East Midlands CDM Update - Lincoln
Tuesday, April 15, 2008
Thirty Five members and guests attended the presentation on CDM 2007 given by Principal Construction Inspector Mrs Pearson of the Health and Safety Executive Midlands’ Area. Mrs Pearson, a resident of Lincolnshire is responsible for the County areas of Lincolnshire, Leicestershire, Nottinghamshire, Derbyshire and Rutland (Thought she did stress that she was still looking for something to inspect in Rutland), running a team of 12 inspectors and technical inspectors.
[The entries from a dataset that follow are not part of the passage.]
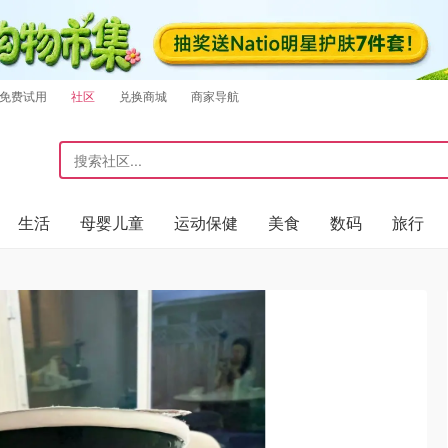
免费试用
社区
兑换商城
商家导航
生活
母婴儿童
运动保健
美食
数码
旅行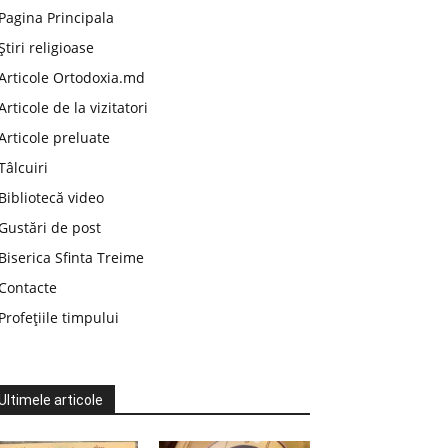
Pagina Principala
Știri religioase
Articole Ortodoxia.md
Articole de la vizitatori
Articole preluate
Tâlcuiri
Bibliotecă video
Gustări de post
Biserica Sfinta Treime
Contacte
Profețiile timpului
Ultimele articole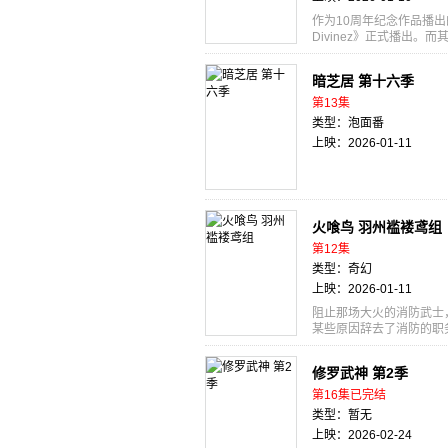
作为10周年纪念作品播出的
Divinez》正式播出
泽，观测到了异常现象。
晚，他们将化为「幻影」
暗芝居 第十六季
斗，就此拉开序幕！ [简介
ェクトは、魅力的なキャ
第13集
として、放送されたTVアニ
类型：泡面番
Divinez」が放送さ
上映：2026-01-11
デザイン原案は「CLA
金澤で、異常現象が観測
昇る夜、彼らは"幻影（フ
り戻すため、アキナの最
火喰鸟 羽州褴褛鸢组
第12集
类型：奇幻
上映：2026-01-11
阻止那场大火的消防武士
某些原因辞去了消防的职
遭到周围的轻视。在妻子
集了一群性格古怪的伙伴
修罗武神 第2季
然而，江户城中却接连发
的消防武士全力奔走！ 热
第16集已完结
一の火消侍・松永源吾。
类型：暂无
深雪の後押しもあり、源
上映：2026-02-24
間を集め、＜ぼろ鳶＞と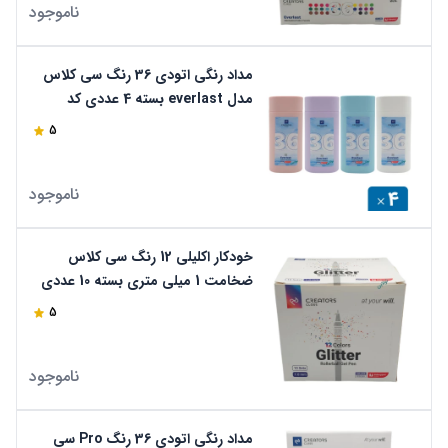
ناموجود
مداد رنگی اتودی 36 رنگ سی کلاس
مدل everlast بسته 4 عددی کد
cp26-36
5
ناموجود
خودکار اکلیلی 12 رنگ سی کلاس
ضخامت 1 میلی متری بسته 10 عددی
مدل Gliiter کد PB-GL12
5
ناموجود
مداد رنگی اتودی 36 رنگ Pro سی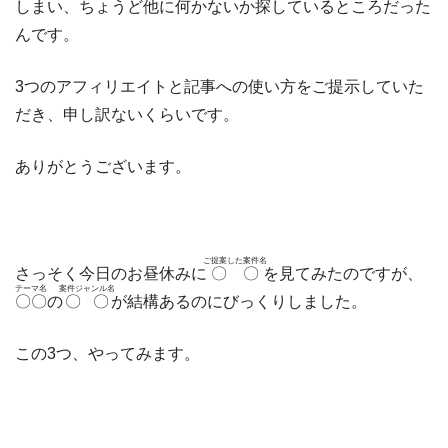
しまい、ちょうど他に何かないか探しているところだった
んです。
3つのアフィリエイトと記事への使い方をご提示していた
だき、申し訳ないくらいです。
ありがとうございます。
ご提案した案件名
さっそく今日のお昼休みに
〇〇
を見てみたのですが、
テーマ名
案件ジャンル名
〇〇
の
〇〇
が結構あるのにびっくりしました。
この3つ、やってみます。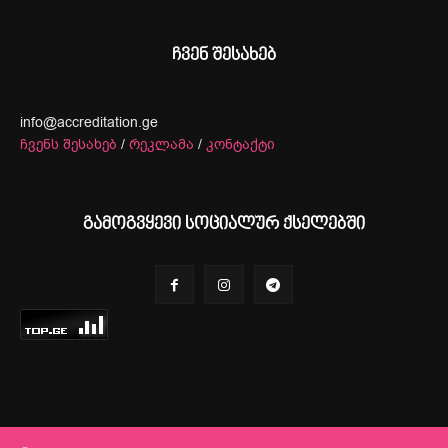
ჩვენ შესახებ
info@accreditation.ge
ჩვენს შესახებ
/
რეკლამა
/
კონტაქტი
გამოგვყევი სოციალურ ქსელებში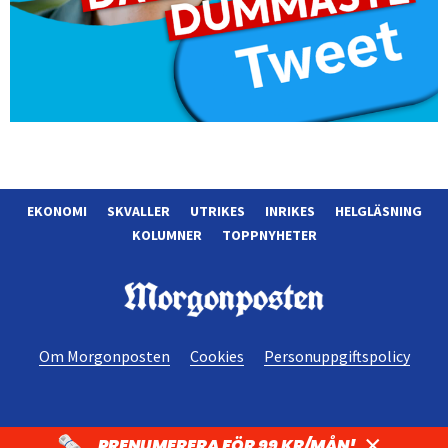
EKONOMI
SKVALLER
UTRIKES
INRIKES
HELGLÄSNING
KOLUMNER
TOPPNYHETER
Morgonposten
Om Morgonposten
Cookies
Personuppgiftspolicy
×
PRENUMERERA FÖR 99 KR/MÅN!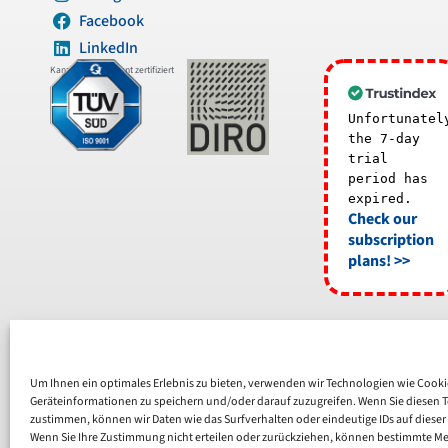
Facebook
LinkedIn
Kanzleimanagement zertifiziert
Unfortunatel
the 7-day
trial
period has
expired.
Check our
subscription
plans! >>
Um Ihnen ein optimales Erlebnis zu bieten, verwenden wir Technologien wie Cook
Geräteinformationen zu speichern und/oder darauf zuzugreifen. Wenn Sie diesen 
zustimmen, können wir Daten wie das Surfverhalten oder eindeutige IDs auf dieser
Wenn Sie Ihre Zustimmung nicht erteilen oder zurückziehen, können bestimmte M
She illustrated and described the overall regulations briefly, explaining the emphasis that the HSE were placing on the interpretation, encouraging Clients, Contractors, Sub-Contractors and the workforce to properly communicate. Above all she stressed the regulations were not a paper generating procedure, organisations had to decide for themselves what records they needed to keep, to comply with legislation, however CDM required three documents which she and her colleagues’ would seek out as evidence of a well managed site. The F10 notification, the Construction Phase Plan and the Project Plan as evidence of management control at all levels.
The key aims of CDM 2007 is to integrate Health & Safety into the management of a project, improving the planning and management from the outset, identifying risk early on, targeting efforts into where they can do the most good in terms of Health & Safety, and discouraging unnecessary bureaucracy. Health & Safety should be an essential but normal part of a projects development, not an afterthought or bolt on.
The CDM coordinator was defined as possibly not a single individual, but a role equipped with suitable experience at each phase of the project, and should be experienced professionals recruited from the industry.
Welfare was a mandatory provision on all modifiable sites, prior to work starting, as Principle Inspector Pearson stated we are now in the 21st Century, failure to provide will result in a prohibition being raised. Evidence historically points to better provision of Welfare inducing a more proactive attitude to Health and Safety on sites.
Question time revealed that the Designers were not directly covered by CDM; however they were tasked with ensuring there was one safe method of undertaking construction and this was accurately detailed on the drawings. The method does not have to be the most cost effective.
A further question revealed the HSE were accompanying local Building Control inspectors to visit small contractors as a method of improving the attitudes and awareness of dangers and how to control them as an ongoing theme.
In summary CDM will help you to improve Health & Safety in the industry and ensure the right people are in the right place at the right time to manage the risks on site. The focus should be on effective planning and management of risk starting with the clients, managing the actual risks not production of paperwork.
CDM 2007 is applicable to all construction projects of 30 days duration or over, and or 500 man hours or more.